Some mouthbrooding Tropheus will "hold" snails, but these females are few and far between in my experience.

You don't mention what species of snails, or your substrate. I mention this because Malaysian Trumpet Snails and sand substrate are a great mix; the snails (in my experience) keep anaerobic gasses from accumulating in the sand. I wouldn't try any "chemical" solutions to eliminate the snails.

Unless the health of your Tropheus is directly affected, which I would assume it is not, what is the "problem" exactly? Snails occur in all aquatic biotopes, and I think it in fact makes our setups appear more "natural" when snails are present.


----------



## DJRansome (Oct 29, 2005)

When there are 100s of snails they start to clog everything. I can barely use my Python.

The ramshorn eat my plants.

You can remove a lot of them by putting a lettuce leaf in the tank at dark and removing with snails in the am. But unless you do it daily for weeks, it doesn't make much difference.


----------



## geoff_tropheus (Feb 13, 2003)

I have used Had-A-Snail on Tropheus and not ever had a problem.
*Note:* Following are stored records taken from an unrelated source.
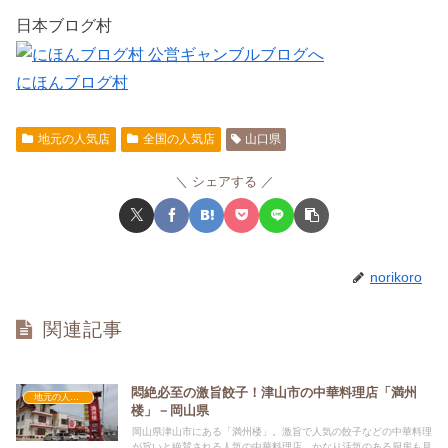
日本ブログ村
にほんブログ村
地元の人気店
全国の人気店
山口県
シェアする
norikoro
関連記事
悶絶必至の激旨餃子！津山市の中華料理店「満州
地元の人気店
楼」－岡山県
岡山県津山市にある「満州楼」。激旨で人気の餃子などの中華料理
が旨いと絶賛される人気の中華料理店。かなり活気のある厨房も見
If you got other Tangs in there be careful how you dose.


----------



## Barbie (Feb 13, 2003)

Had a snail can cause a giant jump in ammonia levels. I surely wouldn't do that in a tropheus tank, if it was me.

I use a large mesh net and sift the snails out of the sand, then trap them and fast the fish for a couple days. Tropheus are amazingly good at killing snails, if given the right incentive.

Barbie


----------



## Ed_209 (Dec 22, 2004)

I'd go with putting some clown loaches in there. The snails in my tropheus tank were getting out of control.They were clogging the spray bar,some females were even holding some of the bigger ones. The cannister filter was loaded with em.


----------



## Guest (Oct 2, 2008)

I'd go with putting Skunk Loaches or Clown Loaches in there.

Skunk loaches are a LOT more aggressive than. Clown Loaches and would probably handle better with the Tropheus though.

~Ed


----------